I'm using the following regular expression

<a href="[^/]

to find all links which do not start with a slash. I want to use the result of this regex to replace all <a href="somelink.html"> tags with something like <a href="http://mysite.com/somelink.html"&gt;.

But the problem with my regular expression is that (in the above example) the string <a href="s gets replaced instead of <a href=".

How can I fix this regular expression to avoid including the last character in my match?

I'm using the .Net Regex library for this. Currently with the following code:

content = Regex.Replace(content, "(<a href=\")[^/]", "<a href=\"http://mysite.com/");

Maybe I should change something there? But I'd rather have a good regular expression if possible instead of starting to play around with SubString etc.

+2  A: 

Don't use regex to parse HTML. Use HTML Agility Pack. It will make your life easier.

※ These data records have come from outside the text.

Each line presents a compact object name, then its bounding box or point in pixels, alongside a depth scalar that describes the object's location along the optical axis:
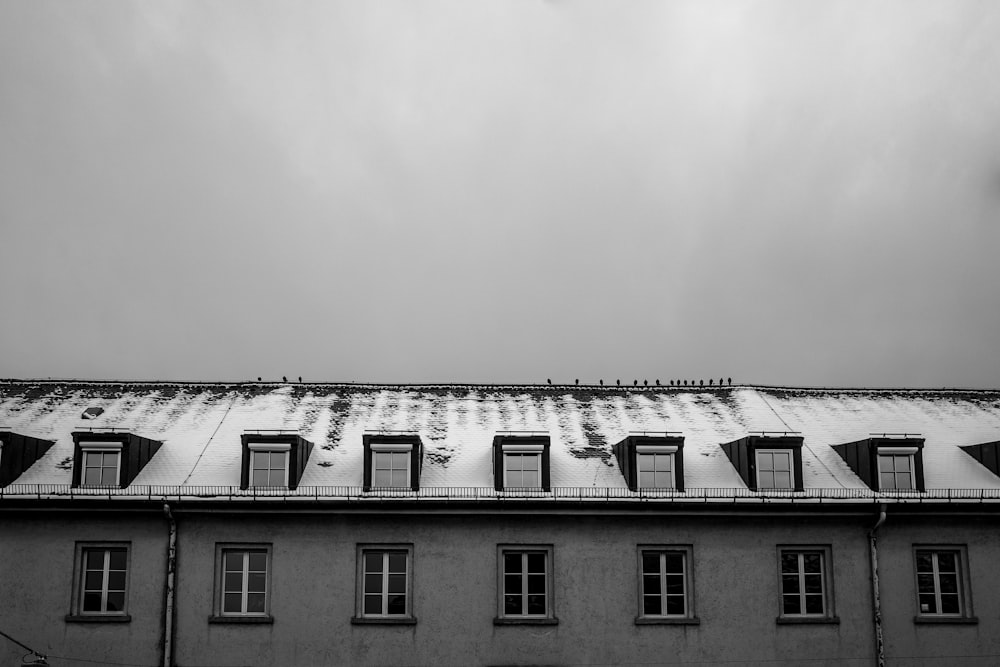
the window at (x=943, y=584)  31.94
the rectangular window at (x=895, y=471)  33.12
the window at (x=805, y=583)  31.75
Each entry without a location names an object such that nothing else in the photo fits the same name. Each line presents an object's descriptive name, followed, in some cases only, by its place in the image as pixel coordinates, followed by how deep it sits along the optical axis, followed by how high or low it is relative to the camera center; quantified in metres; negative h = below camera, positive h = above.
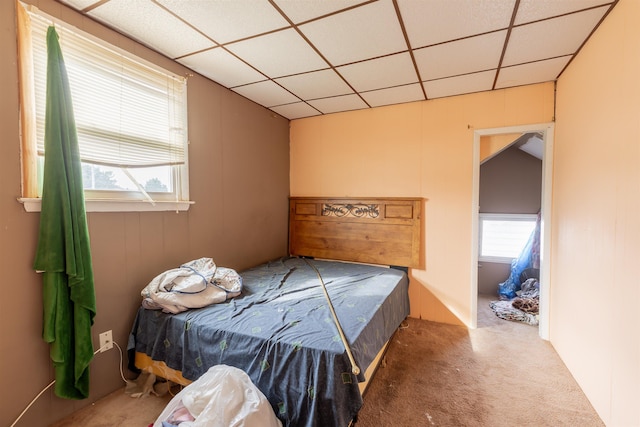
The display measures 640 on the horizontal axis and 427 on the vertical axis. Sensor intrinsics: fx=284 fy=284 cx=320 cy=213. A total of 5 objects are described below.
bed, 1.29 -0.68
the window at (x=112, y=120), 1.46 +0.55
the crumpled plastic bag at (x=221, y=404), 1.17 -0.86
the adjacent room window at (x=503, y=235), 3.98 -0.40
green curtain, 1.43 -0.20
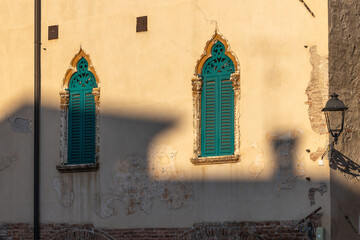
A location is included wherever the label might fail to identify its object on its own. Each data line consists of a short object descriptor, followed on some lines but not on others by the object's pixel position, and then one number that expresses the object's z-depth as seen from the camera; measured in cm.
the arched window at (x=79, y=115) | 1867
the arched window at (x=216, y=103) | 1716
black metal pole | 1891
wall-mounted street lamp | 1565
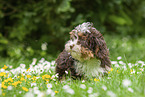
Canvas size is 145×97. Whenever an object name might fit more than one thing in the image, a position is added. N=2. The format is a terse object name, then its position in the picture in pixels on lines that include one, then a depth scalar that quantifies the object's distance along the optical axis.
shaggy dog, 2.91
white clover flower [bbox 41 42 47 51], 5.73
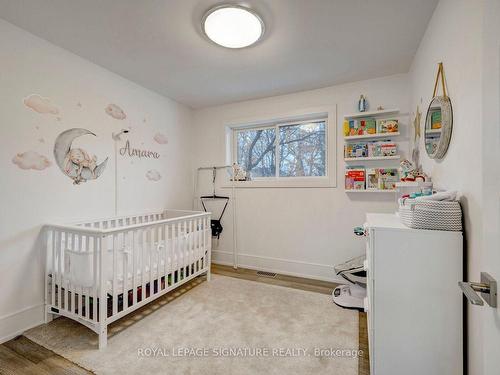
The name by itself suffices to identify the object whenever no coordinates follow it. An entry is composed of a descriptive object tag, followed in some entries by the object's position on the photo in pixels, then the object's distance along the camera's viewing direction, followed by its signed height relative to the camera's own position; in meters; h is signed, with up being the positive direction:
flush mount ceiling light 1.63 +1.16
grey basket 1.16 -0.13
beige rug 1.51 -1.09
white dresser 1.15 -0.56
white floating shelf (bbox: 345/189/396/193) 2.49 -0.03
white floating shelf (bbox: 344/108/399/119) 2.48 +0.79
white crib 1.73 -0.64
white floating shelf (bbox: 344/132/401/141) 2.47 +0.55
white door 0.63 +0.05
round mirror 1.34 +0.37
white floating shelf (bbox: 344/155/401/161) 2.47 +0.32
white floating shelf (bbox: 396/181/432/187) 1.63 +0.03
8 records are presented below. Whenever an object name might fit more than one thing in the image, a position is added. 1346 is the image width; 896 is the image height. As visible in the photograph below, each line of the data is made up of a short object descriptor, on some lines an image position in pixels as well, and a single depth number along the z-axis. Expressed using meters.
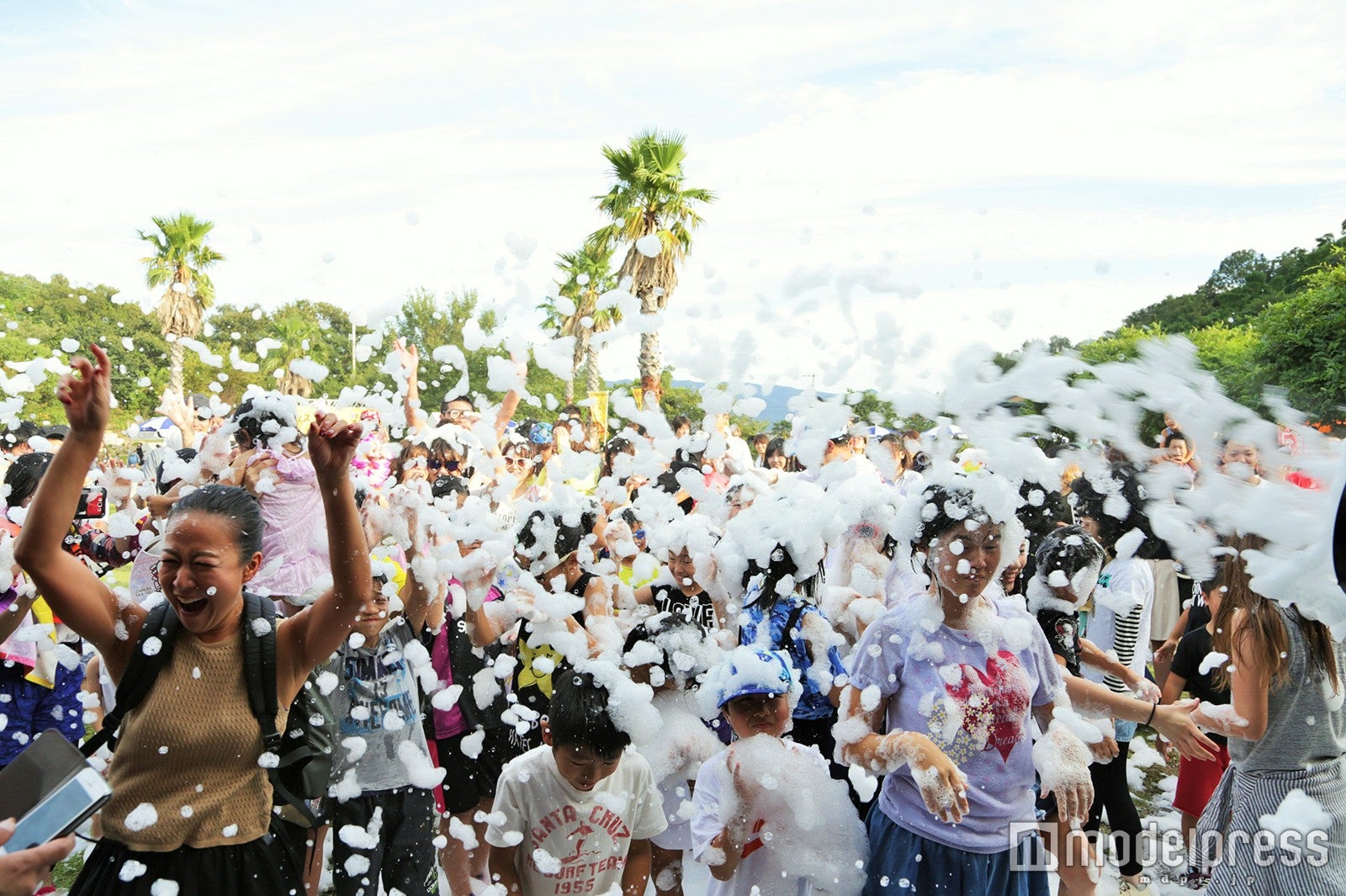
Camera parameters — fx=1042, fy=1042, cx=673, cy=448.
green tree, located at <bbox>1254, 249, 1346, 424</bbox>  15.08
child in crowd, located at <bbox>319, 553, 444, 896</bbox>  3.45
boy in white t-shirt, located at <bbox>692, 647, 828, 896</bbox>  2.88
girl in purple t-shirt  2.68
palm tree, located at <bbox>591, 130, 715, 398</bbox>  14.29
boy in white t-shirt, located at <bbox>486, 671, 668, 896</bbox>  2.84
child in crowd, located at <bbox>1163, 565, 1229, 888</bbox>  3.97
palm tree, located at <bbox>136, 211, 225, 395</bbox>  21.75
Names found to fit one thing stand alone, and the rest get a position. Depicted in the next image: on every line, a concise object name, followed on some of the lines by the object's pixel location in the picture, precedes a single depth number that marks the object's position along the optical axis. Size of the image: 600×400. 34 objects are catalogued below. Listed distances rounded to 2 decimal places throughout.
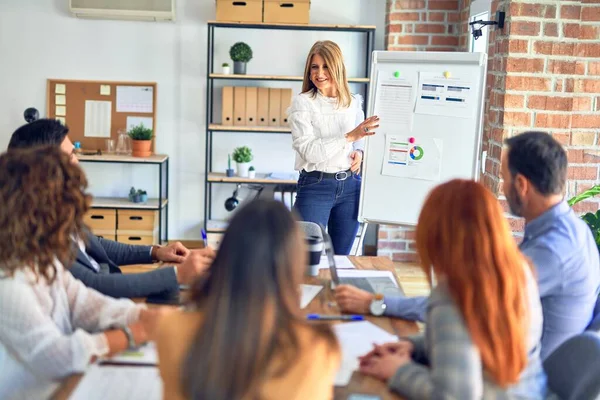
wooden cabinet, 5.68
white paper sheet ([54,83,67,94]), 5.89
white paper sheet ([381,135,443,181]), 3.90
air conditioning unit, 5.67
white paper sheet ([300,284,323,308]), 2.25
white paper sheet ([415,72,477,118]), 3.81
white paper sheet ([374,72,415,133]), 3.90
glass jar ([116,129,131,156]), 5.86
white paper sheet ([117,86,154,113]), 5.91
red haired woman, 1.50
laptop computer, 2.40
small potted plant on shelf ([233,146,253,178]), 5.77
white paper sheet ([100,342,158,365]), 1.74
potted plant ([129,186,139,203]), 5.79
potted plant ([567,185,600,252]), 3.22
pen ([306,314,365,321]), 2.10
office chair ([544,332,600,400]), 1.73
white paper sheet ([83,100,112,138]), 5.90
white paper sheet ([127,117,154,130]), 5.94
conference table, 1.62
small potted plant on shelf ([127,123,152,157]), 5.72
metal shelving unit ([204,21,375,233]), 5.60
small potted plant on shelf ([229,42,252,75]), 5.64
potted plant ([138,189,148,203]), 5.79
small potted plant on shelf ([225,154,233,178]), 5.75
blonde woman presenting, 3.73
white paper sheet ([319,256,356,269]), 2.66
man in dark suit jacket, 2.21
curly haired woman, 1.63
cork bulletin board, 5.89
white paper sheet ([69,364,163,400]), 1.57
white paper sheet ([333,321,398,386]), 1.74
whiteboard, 3.82
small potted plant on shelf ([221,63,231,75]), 5.68
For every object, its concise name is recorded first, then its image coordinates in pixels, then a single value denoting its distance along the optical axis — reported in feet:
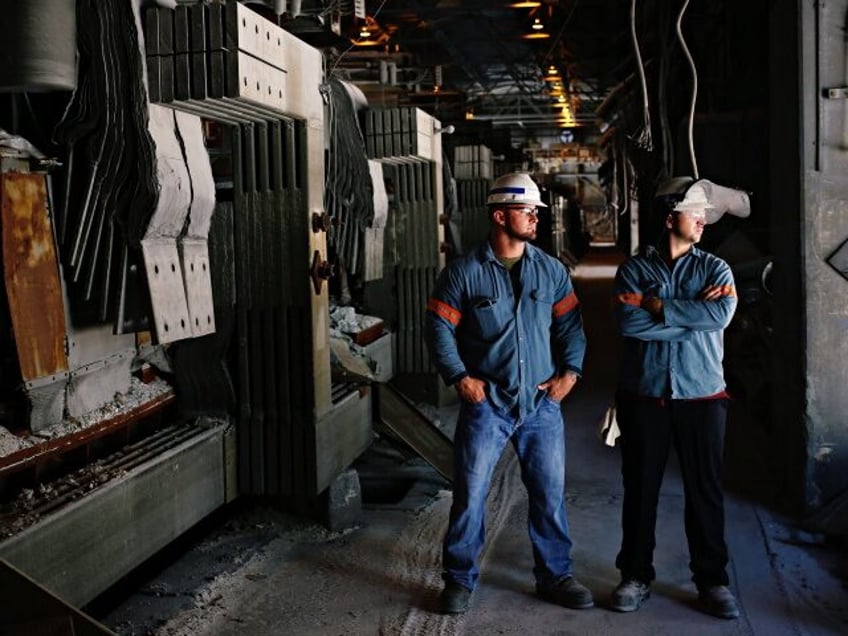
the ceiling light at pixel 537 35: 36.93
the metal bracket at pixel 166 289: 12.94
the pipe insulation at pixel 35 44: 11.43
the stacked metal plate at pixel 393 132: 24.30
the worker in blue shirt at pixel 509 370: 13.41
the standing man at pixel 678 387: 12.92
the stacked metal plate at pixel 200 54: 13.17
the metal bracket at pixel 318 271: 16.37
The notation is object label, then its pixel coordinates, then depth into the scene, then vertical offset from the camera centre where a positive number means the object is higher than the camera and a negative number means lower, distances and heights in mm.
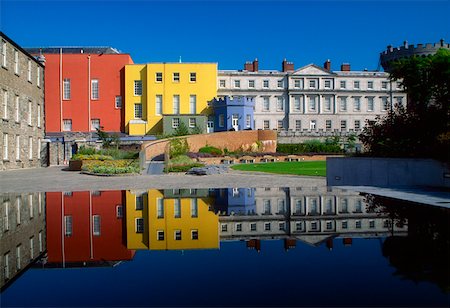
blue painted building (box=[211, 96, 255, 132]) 52781 +5401
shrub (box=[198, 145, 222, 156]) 40594 +596
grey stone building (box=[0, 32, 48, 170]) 32438 +4306
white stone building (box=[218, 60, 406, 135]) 62156 +9154
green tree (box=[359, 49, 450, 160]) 14023 +873
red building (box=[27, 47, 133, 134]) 53719 +8575
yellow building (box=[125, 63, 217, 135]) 54594 +8722
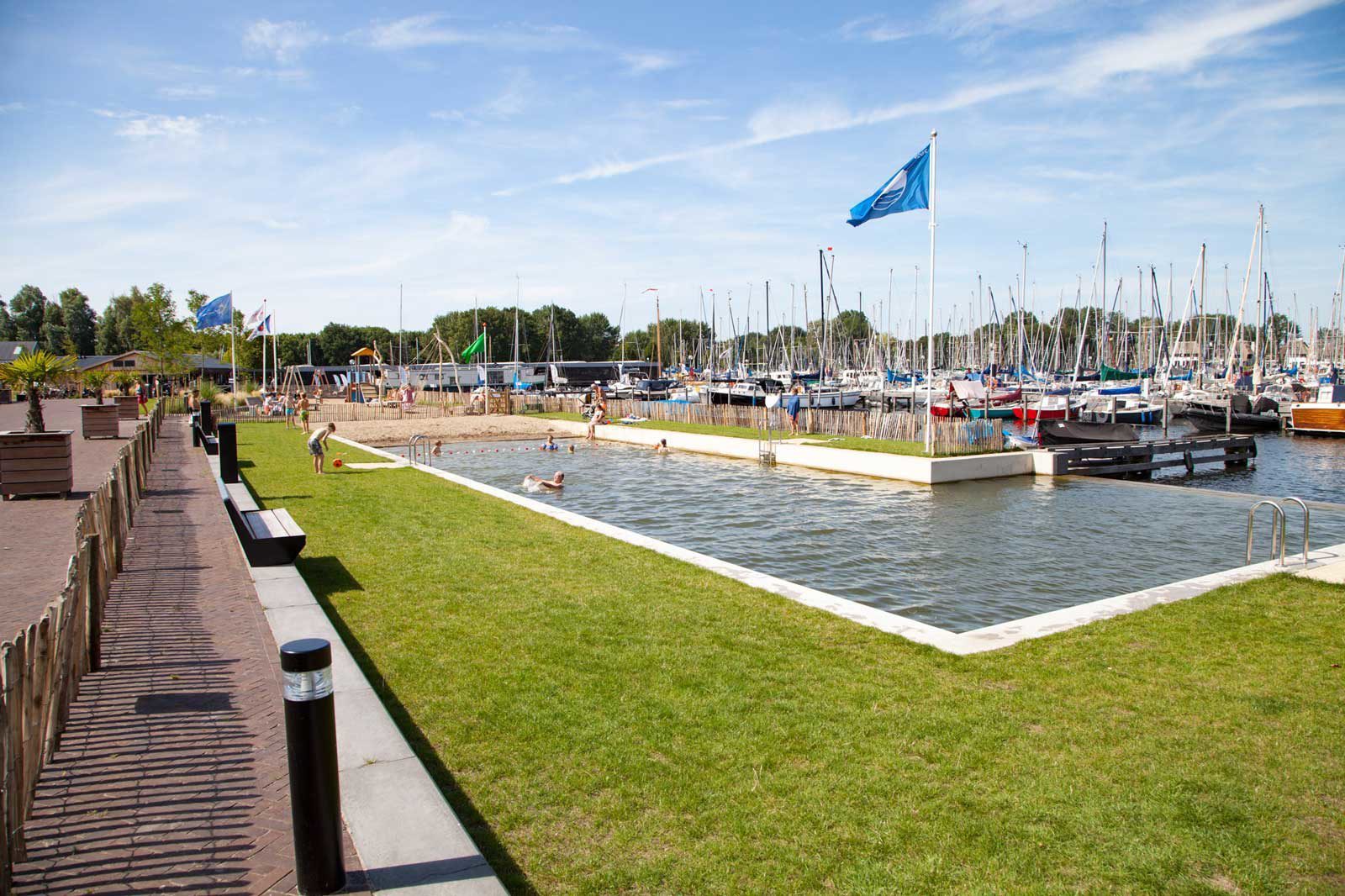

If you insist on using regex, try a negative lookahead:

<a href="(?!/)
Mark Byers
Obligatory reference: http://stackoverflow.com/questions/1732454 :-P
Chris Jester-Young
A: 

If you have to use a regex, find a reference in the manual to look-ahead assertion, or equivalent. In Perl it is (?=pattern), so your patter becomes

  <a href="(?=[^/])

It will match if the pattern is followed by [^/], without including it in the match.